Trascorsi più di cinque anni dalla sconfitta territoriale dello Stato islamico, decine di migliaia di persone restano detenute arbitrariamente e a tempo indeterminato, molte delle quali in condizioni inumane, sottoposte a pestaggi, scariche elettriche e violenza di genere e obbligate a rimanere in posizioni dolorose. Altre migliaia di persone risultano vittime di sparizione forzata. Le donne sono state illegalmente separate dai loro figli. Tra le persone detenute ci sono anche vittime dello Stato islamico, tra cui decine, se non centinaia di yazidi, donne e ragazze vittime di matrimoni forzati e minorenni arruolati a forza.

“Le autorità autonome hanno commesso crimini di guerra, tortura e trattamento crudele e probabilmente anche quello di uccisione - ha dichiarato Agnés Callamard, segretaria generale di Amnesty International - I minori, le donne e gli uomini che si trovano nei campi e nelle strutture detentive subiscono una crudeltà e una violenza scioccanti. Il governo statunitense ha avuto un ruolo centrale nella creazione e nel mantenimento di questo sistema detentivo, che ha prodotto centinaia di morti evitabili. Ora deve avere un ruolo nel cambiarlo – continua Callamard - Questo sistema viola i diritti umani di persone sospettate di affiliazione allo Stato islamico e non fornisce giustizia alle vittime e alle persone sopravvissute ai crimini dello Stato islamico”.

**********

REQUISITI DELL'ESERCIZIO
a) Secondo il testo sulle detenzioni legate allo Stato islamico, quale ruolo ha avuto il governo statunitense nel sistema detentivo?
b) Prosegui il testo sulle detenzioni legate allo Stato islamico dopo l'ultima frase riportata.

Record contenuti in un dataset
**********

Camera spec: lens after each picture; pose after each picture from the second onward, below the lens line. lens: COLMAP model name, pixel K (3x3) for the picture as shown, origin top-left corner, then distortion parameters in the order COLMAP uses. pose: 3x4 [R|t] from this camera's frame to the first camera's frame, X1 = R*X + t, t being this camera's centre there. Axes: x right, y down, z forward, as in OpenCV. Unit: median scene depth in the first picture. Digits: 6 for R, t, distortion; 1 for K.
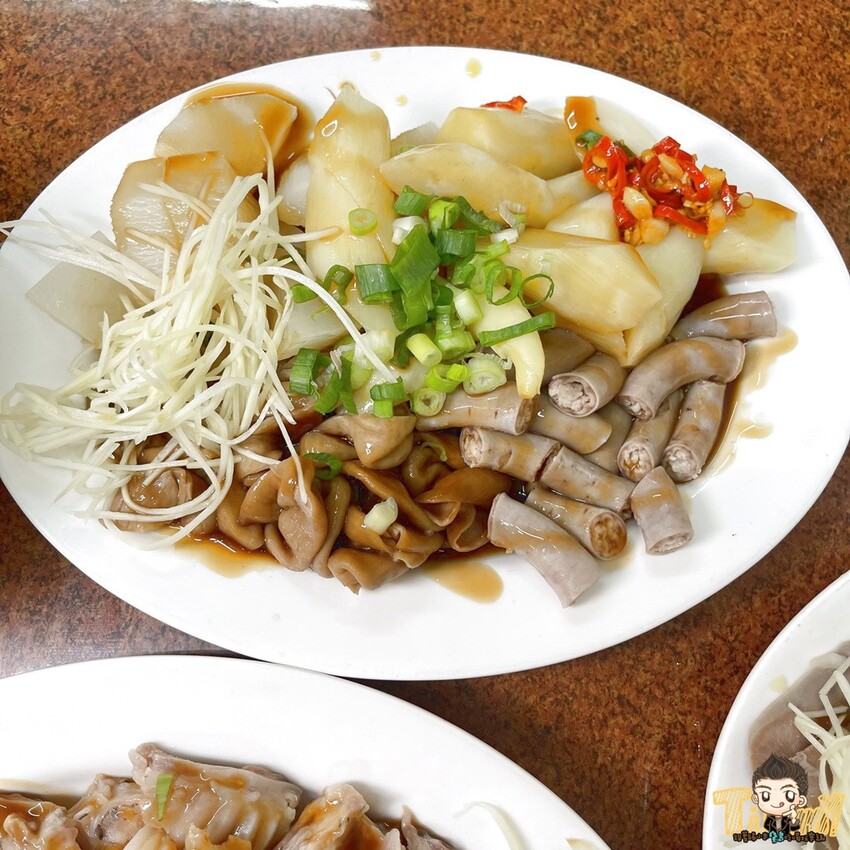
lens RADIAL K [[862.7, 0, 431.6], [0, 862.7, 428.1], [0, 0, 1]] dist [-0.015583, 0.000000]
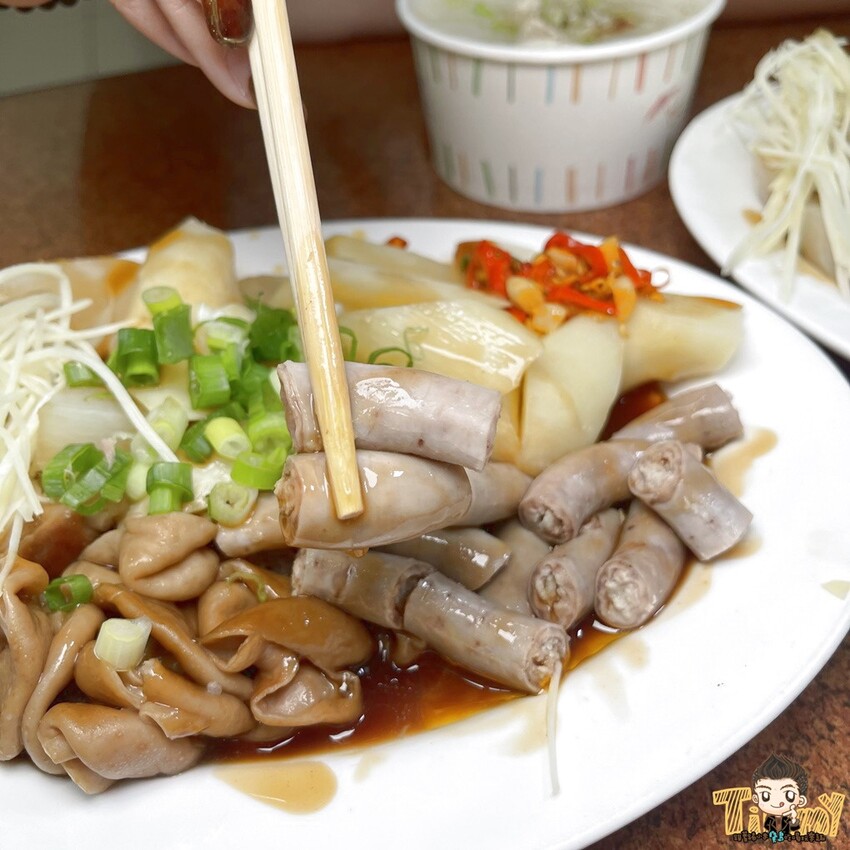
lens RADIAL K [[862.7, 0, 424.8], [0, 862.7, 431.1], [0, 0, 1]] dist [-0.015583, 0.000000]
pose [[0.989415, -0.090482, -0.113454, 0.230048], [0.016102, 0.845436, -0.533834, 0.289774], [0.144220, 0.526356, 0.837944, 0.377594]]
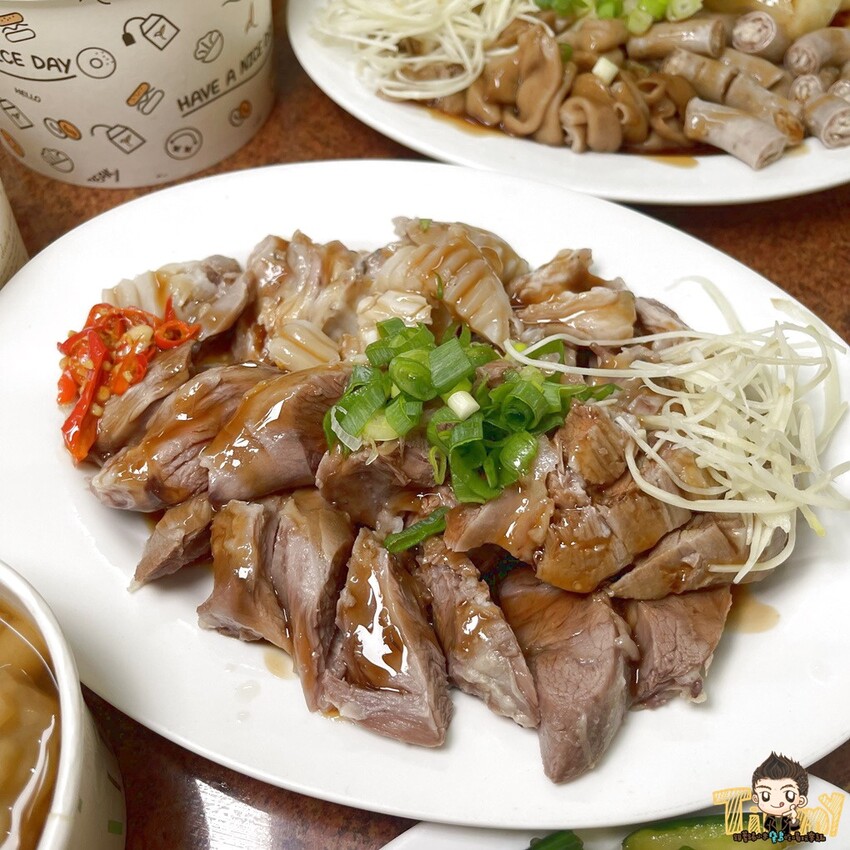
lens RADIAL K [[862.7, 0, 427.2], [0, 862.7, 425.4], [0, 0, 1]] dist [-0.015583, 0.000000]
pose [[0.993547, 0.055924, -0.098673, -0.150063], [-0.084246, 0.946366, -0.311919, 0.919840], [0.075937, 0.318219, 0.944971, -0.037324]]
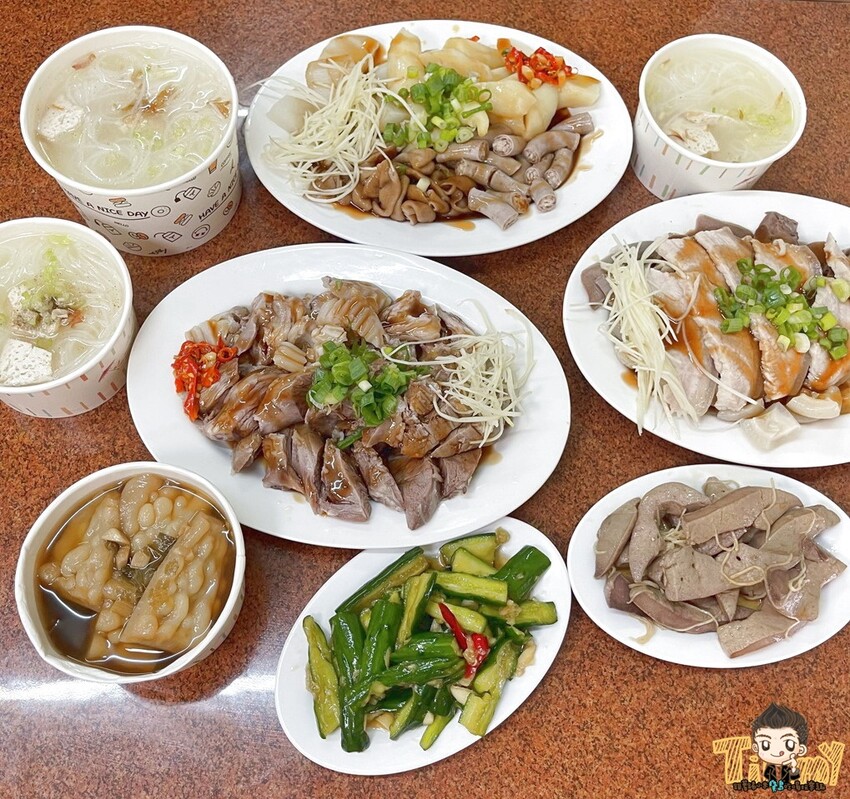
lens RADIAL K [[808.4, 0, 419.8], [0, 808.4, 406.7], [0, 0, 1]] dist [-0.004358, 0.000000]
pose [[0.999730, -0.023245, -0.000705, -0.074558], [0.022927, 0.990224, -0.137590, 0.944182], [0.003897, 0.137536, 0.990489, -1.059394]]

**********

SOLUZIONI DELL'ESERCIZIO
a) Un ruolo centrale nella creazione e nel mantenimento del sistema detentivo.

b)
Se da un lato è vero che “la minaccia dello Stato islamico a livello globale resta concreta”, dall'altro “le violazioni dei diritti umani in corso nel nordest della Siria non fanno altro che alimentare ulteriore rabbia. Una generazione di bambine e bambini non ha conosciuto che ingiustizia. Le autorità autonome, che fanno parte della coalizione guidata dagli Usa, e le Nazioni Unite devono porre rimedio a queste violazioni e porre fine al ciclo di violenza”, ha sottolineato Callamard.

Le responsabilità degli Usa

Nel 2014 il dipartimento della Difesa degli Usa ha istituito una coalizione anti-Stato islamico. Ne facciano parte 29 stati e gli Usa sono responsabili della strategia, della pianificazione, del finanziamento e dell’attuazione della missione. Attraverso i finanziamenti del Congresso, la coalizione guidata dagli Usa ha ristrutturato i centri di detenzione esistenti, ne ha costruiti di nuovi e visita frequentemente gli uni e gli altri. Il dipartimento della Difesa ha fornito centinaia di milioni di dollari alle Fds e alle forze di sicurezza a loro affiliate. La coalizione guidata dagli Usa ha anche un ruolo importante nelle operazioni congiunte che terminano con la consegna alle Fds di persone arrestate e nei rimpatri di detenuti in paesi terzi, tra i quali l’Iraq.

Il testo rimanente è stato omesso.